2026年第1四半期の仮想通貨市場流入額、前年比3分の1の110億ドルに減少

JPMorganの最新レポートにより、2026年第1四半期の仮想通貨市場への資金流入額が前年同期比で大幅に減少したことが明らかになりました。市場のセンチメントが変化する中で、イーサリアム財団によるステーキングの進展やアジア圏での規制強化など、業界の健全化と構造再編に向けた動きが続いています。本記事では、複数の最新情報に基づき、現在の市場動向を整理します。

市場資金流入の大幅な減少と投資家動向

2026年第1四半期の仮想通貨市場流入額、前年比3分の1の110億ドルに減少

JPMorganの報告によると、2026年第1四半期における仮想通貨市場への資金流入額は約110億ドルにとどまりました。これは前年同期の流入額と比較して約3分の1という低い水準であり、市場への新規資金供給が著しく停滞している状況を示しています。この急激な減少は、投資家の慎重な姿勢やマクロ経済環境の影響を反映している可能性があると見られます。ビジネスの観点からは、市場の流動性低下に伴うボラティリティへの警戒が必要な時期にあると言えます。

イーサリアムのステーキング進捗とエコシステムの再編

イーサリアム(Ethereum)財団は、ネットワークにステーキングされたイーサ(ETH)の量が倍増し、目標とする70,000 ETHのうち3分の2(約46,600 ETH相当)を達成したとされています。これによりネットワークのセキュリティ基盤が強化される一方、Cosmos(コスモス)エコシステムにおける主要なウォレットサービスであるLeap Walletがサービスを終了(シャットダウン)するなど、既存プロジェクトの淘汰や再編の動きも加速しています。主要プロトコルの安定性と、サービスプロバイダーの持続可能性を慎重に見極めるべき局面に入っています。

法的規制の強化とアジア圏での新たな動き

カンボジア議会は、オンラインおよび仮想通貨に関連する詐欺行為を標的とした新たな法律を可決しました。この法律は、仮想通貨を悪用した不正な複合施設や拠点を摘発することを目的としており、アジア圏における規制の透明性を高める一歩になるとされています。こうした法整備の進展は、長期的には業界の信頼性向上に寄与する一方で、事業者のコンプライアンス対応に新たな基準を求めるものになると見られます。

ポイント

・2026年第1四半期の仮想通貨市場への流入額は、前年同期の3分の1となる110億ドルに減少しました。

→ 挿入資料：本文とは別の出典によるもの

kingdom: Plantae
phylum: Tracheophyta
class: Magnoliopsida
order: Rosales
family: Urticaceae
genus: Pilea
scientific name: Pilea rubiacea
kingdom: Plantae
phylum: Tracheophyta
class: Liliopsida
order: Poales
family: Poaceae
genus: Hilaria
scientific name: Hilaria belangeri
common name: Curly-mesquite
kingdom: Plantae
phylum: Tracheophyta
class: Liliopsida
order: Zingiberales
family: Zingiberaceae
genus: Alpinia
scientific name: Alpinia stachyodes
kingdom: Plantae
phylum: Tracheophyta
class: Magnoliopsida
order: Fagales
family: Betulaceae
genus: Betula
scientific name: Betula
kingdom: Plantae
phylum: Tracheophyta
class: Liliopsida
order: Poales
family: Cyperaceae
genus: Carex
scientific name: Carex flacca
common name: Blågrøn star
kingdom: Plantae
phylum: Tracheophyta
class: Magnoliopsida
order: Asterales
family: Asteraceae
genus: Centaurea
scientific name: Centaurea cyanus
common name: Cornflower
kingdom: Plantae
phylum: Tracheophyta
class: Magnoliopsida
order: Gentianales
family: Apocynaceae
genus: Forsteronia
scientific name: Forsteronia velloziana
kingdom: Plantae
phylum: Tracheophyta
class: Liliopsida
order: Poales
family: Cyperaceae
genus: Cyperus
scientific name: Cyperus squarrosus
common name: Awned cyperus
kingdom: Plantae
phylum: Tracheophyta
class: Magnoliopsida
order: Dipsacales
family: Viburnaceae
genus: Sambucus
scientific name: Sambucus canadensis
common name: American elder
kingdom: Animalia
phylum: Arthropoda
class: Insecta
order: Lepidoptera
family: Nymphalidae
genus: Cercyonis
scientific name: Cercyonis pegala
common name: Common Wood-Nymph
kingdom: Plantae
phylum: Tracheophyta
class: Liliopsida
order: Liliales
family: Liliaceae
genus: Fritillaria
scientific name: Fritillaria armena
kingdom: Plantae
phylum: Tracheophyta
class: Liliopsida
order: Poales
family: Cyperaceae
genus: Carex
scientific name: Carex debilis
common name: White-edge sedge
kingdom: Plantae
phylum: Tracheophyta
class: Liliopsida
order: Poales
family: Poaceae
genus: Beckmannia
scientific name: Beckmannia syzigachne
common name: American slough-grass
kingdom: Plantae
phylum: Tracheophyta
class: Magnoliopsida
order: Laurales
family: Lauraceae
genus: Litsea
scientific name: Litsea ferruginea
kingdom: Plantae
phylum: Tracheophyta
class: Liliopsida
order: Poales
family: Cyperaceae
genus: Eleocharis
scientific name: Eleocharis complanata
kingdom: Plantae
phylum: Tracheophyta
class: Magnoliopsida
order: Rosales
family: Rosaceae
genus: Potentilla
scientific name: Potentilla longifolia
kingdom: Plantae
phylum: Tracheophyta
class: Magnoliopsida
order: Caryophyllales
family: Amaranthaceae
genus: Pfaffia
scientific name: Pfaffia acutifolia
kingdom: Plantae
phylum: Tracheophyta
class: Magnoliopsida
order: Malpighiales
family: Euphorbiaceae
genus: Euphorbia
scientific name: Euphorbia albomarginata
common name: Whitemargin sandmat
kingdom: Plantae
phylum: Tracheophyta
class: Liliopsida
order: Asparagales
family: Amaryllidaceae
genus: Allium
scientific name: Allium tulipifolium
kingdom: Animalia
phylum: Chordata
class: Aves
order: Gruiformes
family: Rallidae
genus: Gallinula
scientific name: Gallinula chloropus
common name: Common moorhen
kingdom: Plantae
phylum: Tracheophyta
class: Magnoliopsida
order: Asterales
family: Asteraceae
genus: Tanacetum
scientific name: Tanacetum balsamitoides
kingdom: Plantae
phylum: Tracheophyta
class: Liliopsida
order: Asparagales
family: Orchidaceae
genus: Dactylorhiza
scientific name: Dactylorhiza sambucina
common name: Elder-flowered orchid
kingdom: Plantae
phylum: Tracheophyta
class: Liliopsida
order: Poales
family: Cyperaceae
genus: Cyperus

・イーサリアム財団は、ステーキング目標70,000 ETHの3分の2を達成し、ネットワークの安全性が向上しています。

・CosmosエコシステムのLeap Walletがサービス終了を発表し、インフラ層での再編が見られます。

・カンボジアで仮想通貨詐欺対策の新法が可決され、東南アジアにおける法的規制が強化されています。

・なお、主要な情報ソースであるThe Blockのウェブサイトへのアクセスが、セキュリティサービス(Cloudflare)により制限されている状況が確認されています。